Harry Connick's Big Band Gumbo

by Jim Newsom

Harry Connick, Jr.
nTelos Pavilion
June 26, 2004

It had been raining most of the day, but by the time the gates opened at the nTelos Pavilion, the skies were clear. Across the river in Norfolk, the Bayou Boogaloo was serving up a mess of Cajun cookin’ and gritty N’Orleans funk.

Harry Connick and Gerry Weldon in Portsmouth, 6/26/04 The funk in Portsmouth’s Pavilion on the last Saturday night in June was a tad bit classier, but just as genuine, as Big Easy native Harry Connick, Jr., brought his big band to town to cook up an entertaining gumbo of spirited good times and musical magic. Kicking things off with an arrangement of “Around the World in 80 Days” in which the horn section quoted “Love and Marriage,” Connick and his fifteen piece band lit up the riverfront for the next two hours.
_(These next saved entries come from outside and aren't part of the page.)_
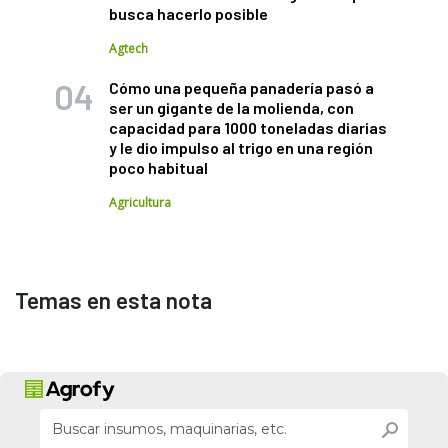
busca hacerlo posible
Agtech
Cómo una pequeña panadería pasó a
ser un gigante de la molienda, con
capacidad para 1000 toneladas diarias
y le dio impulso al trigo en una región
poco habitual
Agricultura
Temas en esta nota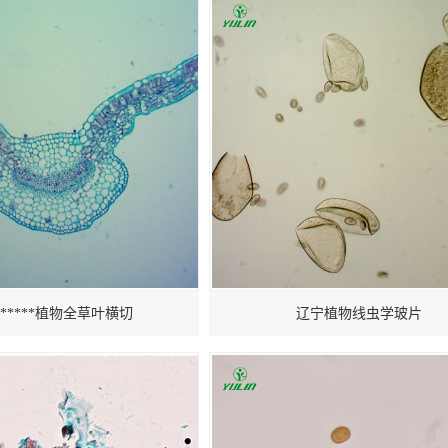
*****植物全草叶横切
辽宁植物线虫学玻片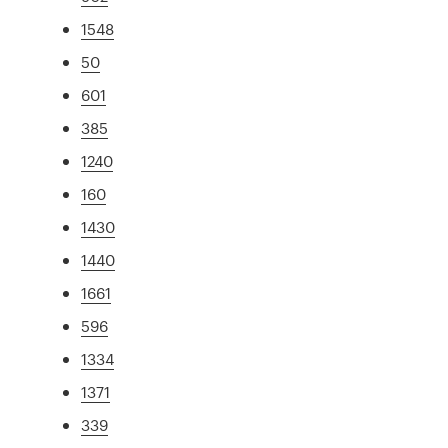
1548
50
601
385
1240
160
1430
1440
1661
596
1334
1371
339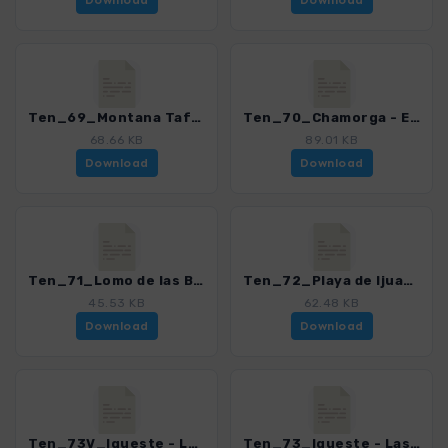
Download
Download
Ten_69_Montana Tafada - Faro de Anaga.gpx
Ten_70_Chamorga - El Draguillo - Faro de Anaga - Roque Bermejo - Chamorga.gpx
68.66 KB
89.01 KB
Download
Download
Ten_71_Lomo de las Bodegas - Playa de Anosma.gpx
Ten_72_Playa de Ijuana.gpx
45.53 KB
62.48 KB
Download
Download
Ten_73V_Igueste - Las Casillas_hin-ruck.gpx
Ten_73_Igueste - Las Casillas.gpx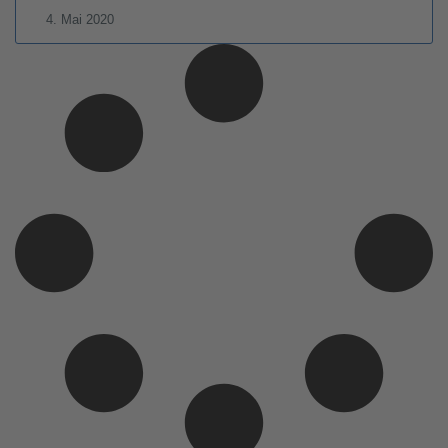
4. Mai 2020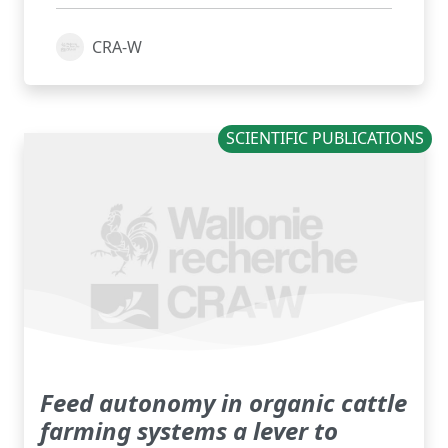
CRA-W
SCIENTIFIC PUBLICATIONS
Feed autonomy in organic cattle
farming systems a lever to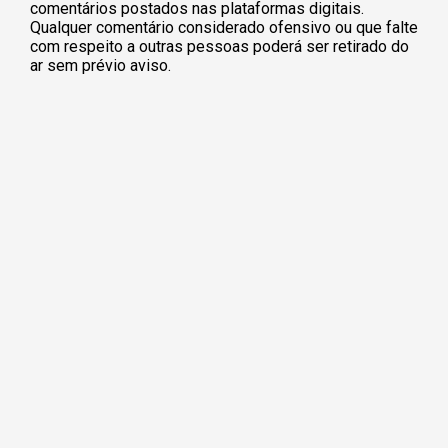
comentários postados nas plataformas digitais.
Qualquer comentário considerado ofensivo ou que falte
com respeito a outras pessoas poderá ser retirado do
ar sem prévio aviso.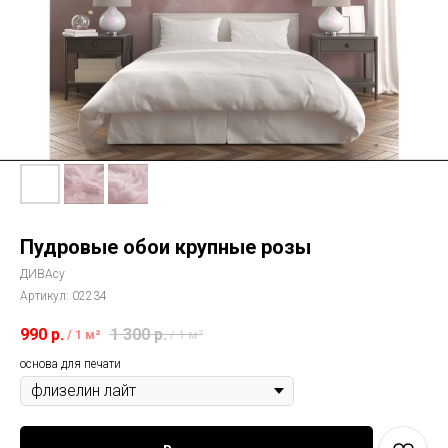
Пудровые обои крупные розы
ДИВАсу
Артикул:
02234
990
р.
1 300
р.
/
1 м²
/
1 м²
основа для печати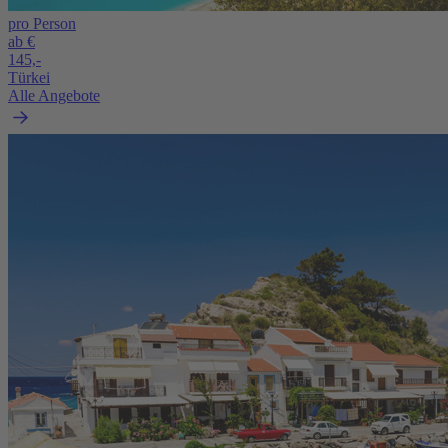
pro Person
ab €
145,-
Türkei
Alle Angebote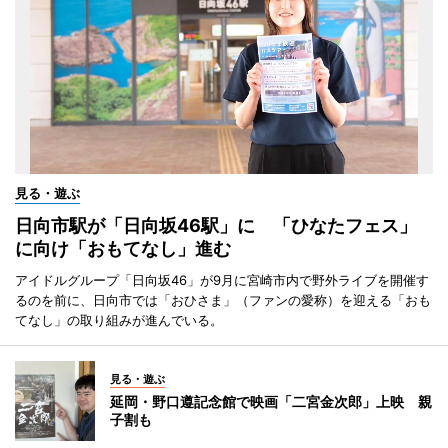
見る・遊ぶ
日向市駅が「日向坂46駅」に 「ひなたフェス」
に向け「おもてなし」進む
アイドルグループ「日向坂46」が9月に宮崎市内で野外ライブを開催す
るのを前に、日向市では「おひさま」（ファンの愛称）を迎える「おも
てなし」の取り組みが進んでいる。
見る・遊ぶ
延岡・野口遵記念館で映画「二宮金次郎」上映 親
子割も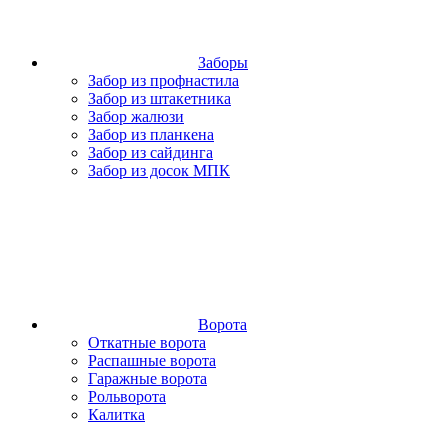
Заборы
Забор из профнастила
Забор из штакетника
Забор жалюзи
Забор из планкена
Забор из сайдинга
Забор из досок МПК
Ворота
Откатные ворота
Распашные ворота
Гаражные ворота
Рольворота
Калитка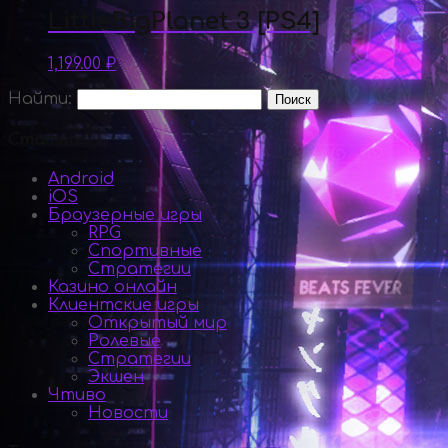
LittleBigPlanet 3 [PS4]
1,199.00
₽
Найти:
Статьи
Android
iOS
Браузерные игры
RPG
Спортивные
Стратегии
Казино онлайн
Клиентские игры
Открытый мир
Ролевые
Стратегии
Экшен
Чтиво
Новости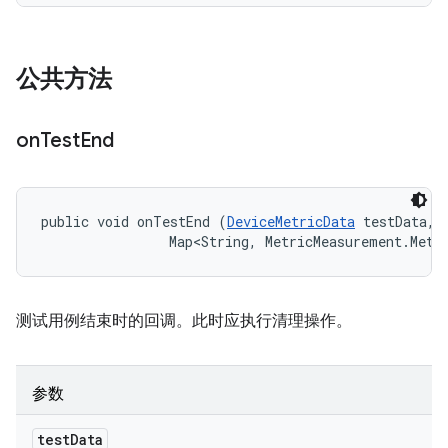
公共方法
on
Test
End
public void onTestEnd (
DeviceMetricData
 testData, 

                Map<String, MetricMeasurement.Metr
测试用例结束时的回调。此时应执行清理操作。
参数
test
Data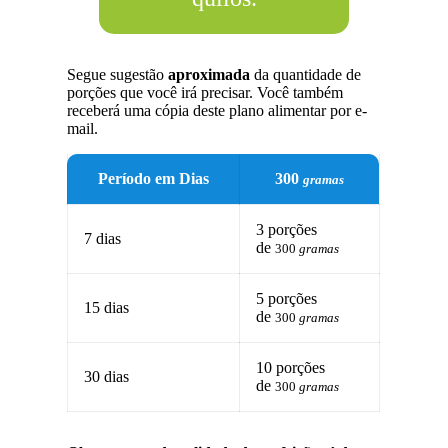
Segue sugestão
aproximada
da quantidade de
porções que você irá precisar. Você também
receberá uma cópia deste plano alimentar por e-
mail.
Período em Dias
300
gramas
3 porções
7 dias
de
300
gramas
5 porções
15 dias
de
300
gramas
10 porções
30 dias
de
300
gramas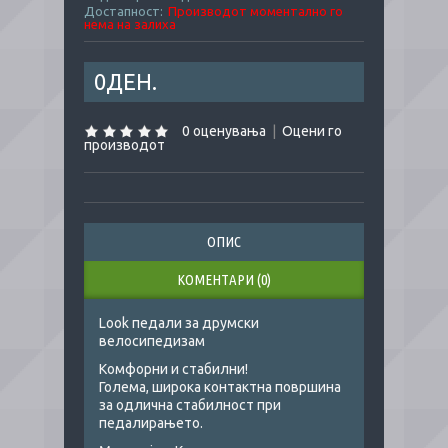
Достапност:
Производот моментално го
нема на залиха
0ДЕН.
0 оценувања
|
Оцени го
производот
ОПИС
КОМЕНТАРИ (0)
Look педали за друмски
велосипедизам
Комфорни и стабилни!
Голема, широка контактна површина
за одлична стабилност при
педалирањето.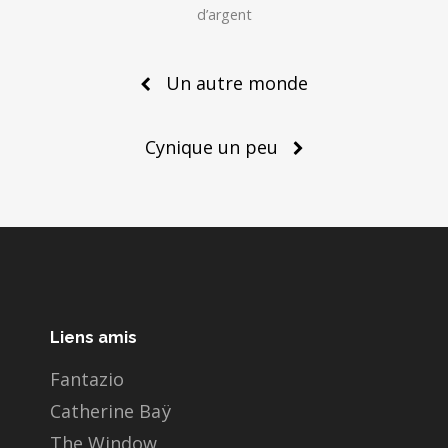
d’argent
Post
Un autre monde
navigation
Cynique un peu
Liens amis
Fantazio
Catherine Baÿ
The Window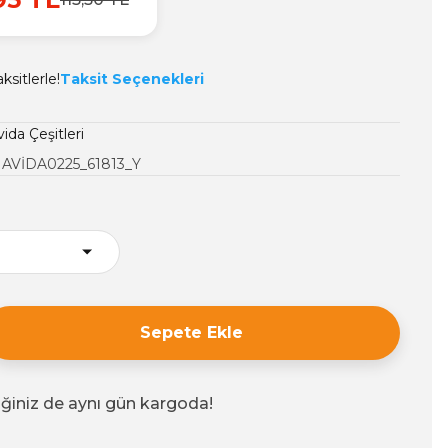
sitlerle!
Taksit Seçenekleri
ida Çeşitleri
AVİDA0225_61813_Y
Sepete Ekle
iğiniz de aynı gün kargoda!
Connick took the band “Way Down Yonder in New Orleans,” where the guys wailed like a mighty freight train before settling down with a medley that blended Charlie Chaplin’s “Smile” seamlessly into “Make Someone Happy.” “Just in Time” started out as a piano trio piece, with Connick economical at first, then building into a rambunctious Professor Longhair-style piano solo. The horns joined in after several minutes and Connick briefly essayed the lyrics. As the intensity built, tenor saxman Gerry Weldon stood up for the first of many wild and wooly sax solos.

The quieter heart of the set began with the singer alone at the piano doing his best Floyd Cramer while singing George Jones’ country classic, “She Thinks I Still Care.” After a couple of extended examples of stride and barrelhouse piano, the band returned to accompany the star on two tracks from Only You, his new CD featuring music of the ‘50s and ‘60s---“You Don’t Know Me,” the country song best remembered in Ray Charles’ version, performed while the lights went purple with a thousand stars creating a Copacabana-like atmosphere; and Stevie Wonder’s hit, “For Once in My Life,” sung over an instrumental arrangement recalling Matt Munro’s “My Kind of Girl.”
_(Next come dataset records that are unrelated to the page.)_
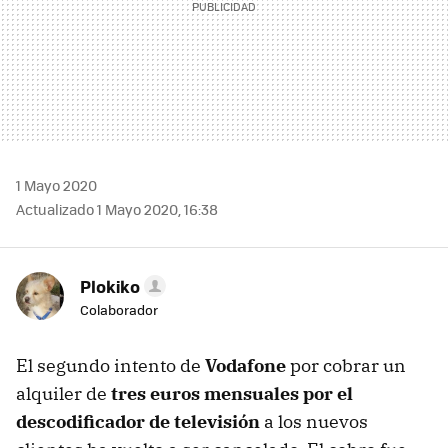
1 Mayo 2020
Actualizado 1 Mayo 2020, 16:38
Plokiko
Colaborador
El segundo intento de
Vodafone
por cobrar un
alquiler de
tres euros mensuales por el
descodificador de televisión
a los nuevos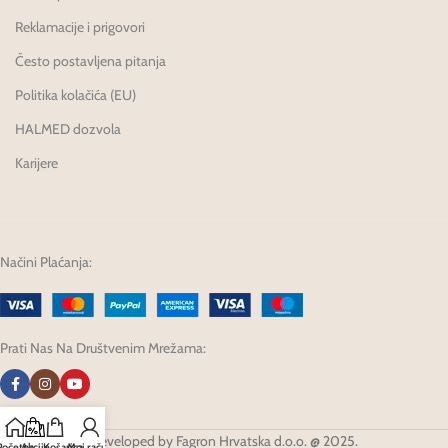
Reklamacije i prigovori
Često postavljena pitanja
Politika kolačića (EU)
HALMED dozvola
Karijere
Načini Plaćanja:
Prati Nas Na Društvenim Mrežama:
Developed by Fagron Hrvatska d.o.o. @ 2025.
Početna
Akcije
Košarica
Moj račun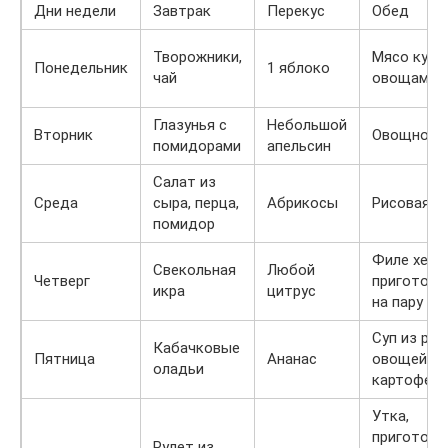
Дни недели
Завтрак
Перекус
Обед
Творожники,
Мясо кури
Понедельник
1 яблоко
чай
овощами
Глазунья с
Небольшой
Вторник
Овощное 
помидорами
апельсин
Салат из
Среда
сыра, перца,
Абрикосы
Рисовая к
помидор
Филе хека,
Свекольная
Любой
Четверг
приготовл
икра
цитрус
на пару
Суп из рыб
Кабачковые
Пятница
Ананас
овощей и
оладьи
картофеля
Утка,
приготовл
Рулет из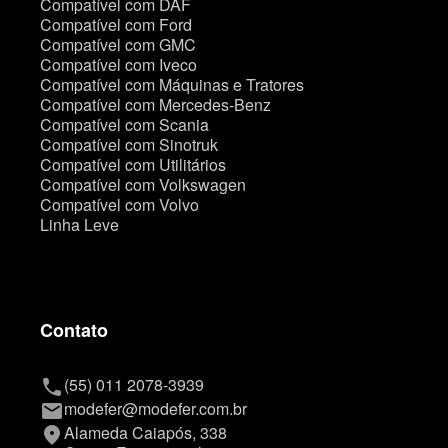
Compatível com DAF
Compatível com Ford
Compatível com GMC
Compatível com Iveco
Compatível com Máquinas e Tratores
Compatível com Mercedes-Benz
Compatível com Scania
Compatível com Sinotruk
Compatível com Utilitários
Compatível com Volkswagen
Compatível com Volvo
Linha Leve
Contato
(55) 011 2078-3939
phone
modefer@modefer.com.br
mail
Alameda Caiapós, 338
place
Connick proved himself an engaging and hilarious entertainer throughout the evening. Bringing trombonist Lucien Barbarin out front, he playfully bantered with his sideman and the audience before the duo slid into “Lulu’s Back in Town,” giving the boneman a chance to honk and plunge on his muted horn…helped by a little unscripted tugboat accompaniment from out on the river. On “The Old Rugged Cross,” Connick brought the whorehouse to church, mixing barrelhouse piano with a soulful gospel vocal.
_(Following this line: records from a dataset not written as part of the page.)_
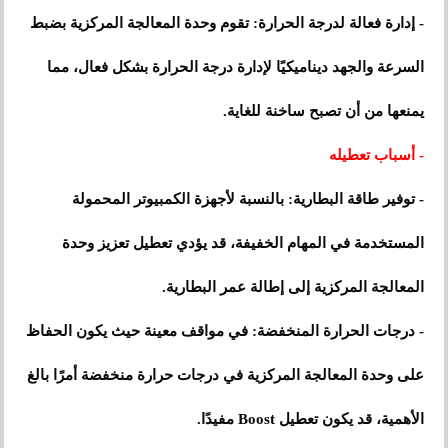
- إدارة فعالة لدرجة الحرارة: تقوم وحدة المعالجة المركزية بضبط
السرعة والجهد ديناميكيًا لإدارة درجة الحرارة بشكل فعال، مما
يمنعها من أن تصبح ساخنة للغاية.
- أسباب تعطيله
- توفير طاقة البطارية: بالنسبة لأجهزة الكمبيوتر المحمولة
المستخدمة في المهام الخفيفة، قد يؤدي تعطيل تعزيز وحدة
المعالجة المركزية إلى إطالة عمر البطارية.
- درجات الحرارة المنخفضة: في مواقف معينة حيث يكون الحفاظ
على وحدة المعالجة المركزية في درجات حرارة منخفضة أمرًا بالغ
الأهمية، قد يكون تعطيل Boost مفيدًا.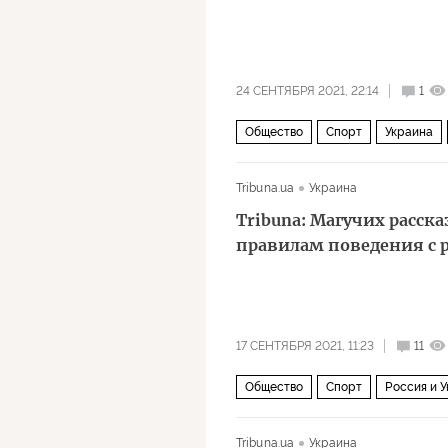
24 СЕНТЯБРЯ 2021, 22:14
1
Общество
Спорт
Украина
Tribuna.ua
Украина
Tribuna: Магучих расск
правилам поведения с 
17 СЕНТЯБРЯ 2021, 11:23
11
Общество
Спорт
Россия и У
Ярослава Магучих
комментари
Tribuna.ua
Украина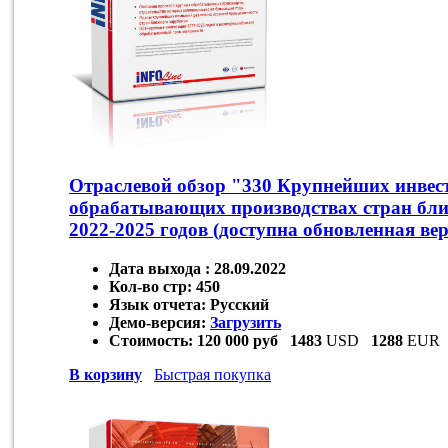
Отраслевой обзор "330 Крупнейших инвес
обрабатывающих производствах стран бли
2022-2025 годов (доступна обновленная ве
Дата выхода :
28.09.2022
Кол-во стр:
450
Язык отчета:
Русский
Демо-версия:
Загрузить
Стоимость:
120 000 руб
1483
USD
1288
EUR
В корзину
Быстрая покупка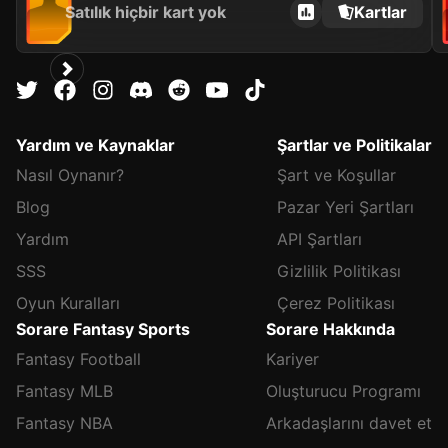
Satılık hiçbir kart yok
Kartlar
Yardım ve Kaynaklar
Şartlar ve Politikalar
Nasıl Oynanır?
Şart ve Koşullar
Blog
Pazar Yeri Şartları
Yardım
API Şartları
SSS
Gizlilik Politikası
Oyun Kuralları
Çerez Politikası
Sorare Fantasy Sports
Sorare Hakkında
Fantasy Football
Kariyer
Fantasy MLB
Oluşturucu Programı
Fantasy NBA
Arkadaşlarını davet et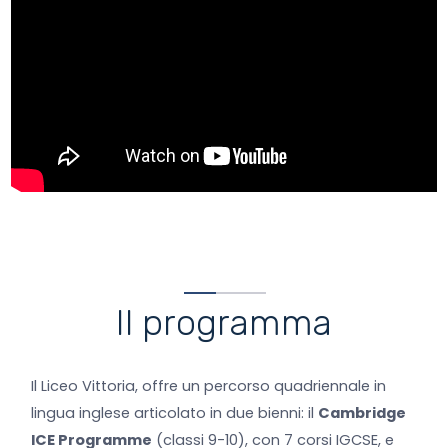
Il programma
Il Liceo Vittoria, offre un percorso quadriennale in
lingua inglese articolato in due bienni: il
Cambridge
ICE Programme
(classi 9-10), con 7 corsi IGCSE, e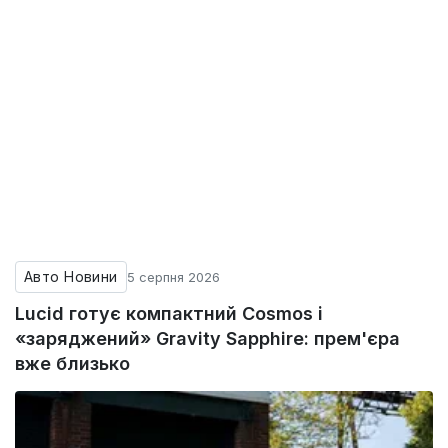
Авто Новини
5 серпня 2026
Lucid готує компактний Cosmos і
«заряджений» Gravity Sapphire: прем'єра
вже близько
He continued to work the crowd, adlibbing insults and love notes while he kept the family-filled pavilion smiling. “A Kiss to Build a Dream On,” and “I Wanna Be Around” led into two more tunes from the new album, The Drifters’ “Save the Last Dance For Me” and The Platters’ “Only You.” The title track from the 1999 Come By Me recording closed the set, then the whole group returned for an extended Mardi Gras jam encore & dance party.

The twin spirits of big band swing and New Orleans brass band jazz reigned as Harry Connick, Jr., sent the crowd off into the night in a festive mood.